Agence Christiane Schmuckle-Mollard Wins 2018 World Monuments Fund/Knoll Modernism Prize for Preservation of Karl Marx School

The Karl Marx School after restoration.


Agence Christiane Schmuckle-Mollard, a Paris-based architectural firm, has been awarded the 2018 WMF/Knoll Modernism Prize for its preservation of the Karl Marx School in Villejuif, France. And, for the first time since the launch of the biannual prize in 2008, a special mention has been given to Harboe Architects, PC, for its preservation of Frank Lloyd Wright’s Unity Temple in Oak Park, Illinois.

The winning project involved seven years of research and three years of physical restoration to the Karl Marx School, which was inaugurated in 1933 and listed as a National Historic Monument in France in 1996. The undertaking also entailed the design and construction of a new wing to accommodate the school’s present needs.

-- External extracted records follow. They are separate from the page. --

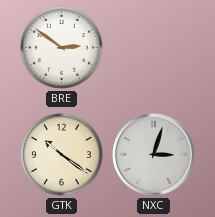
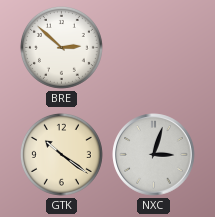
BRE: 2:51 -> 2:52
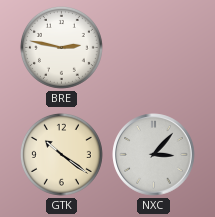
BRE: 2:52 -> 2:47
NXC: 3:03 -> 3:07
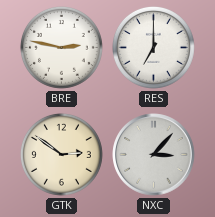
RES: none -> 7:00
GTK: 10:21 -> 2:51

Barry Bergdoll, the jury chair of the 2018 WMF/Knoll Modernism Prize, said in a statement, “The Karl Marx School in Villejuif is one of the landmark school designs of the 20th century. Restoration under the guidance of Agence Christiane Schmuckle-Mollard not only took on the challenges of recovering the interconnected interior and exterior spaces in the context of changing educational practices and standards, but recovered as well the lost color scheme of the building. It resonates today with the idealism and optimism of its original creators, the municipality and the architect through this sensitive and erudite restoration.”

Unity Temple, which functions as a Unitarian Universalist Church, dates to 1908. The structure underwent partial restoration in the 1970s and 1990s, and, in 2014, Harboe Architects, PC began major preservation efforts to physically restore and modernize the site. The process, which was completed in 2017, included extensive structural concrete repairs, installation of new roof systems, and restoration of interior plaster, paint, wood finishes, art glass windows, and light fixtures.

“The significance of this gesture resides not only in the fact that this is the oldest work to be acknowledged by the prize to date, but also that it is the first North American work to be so recognized,” Kenneth Frampton, a member of the selection jury, said of the preservation of Unity Temple in a release. “One should not overlook the seminal role that this singular work played in the development of modern architecture as a whole—not only in Europe and the U.S., but also in the world at large.”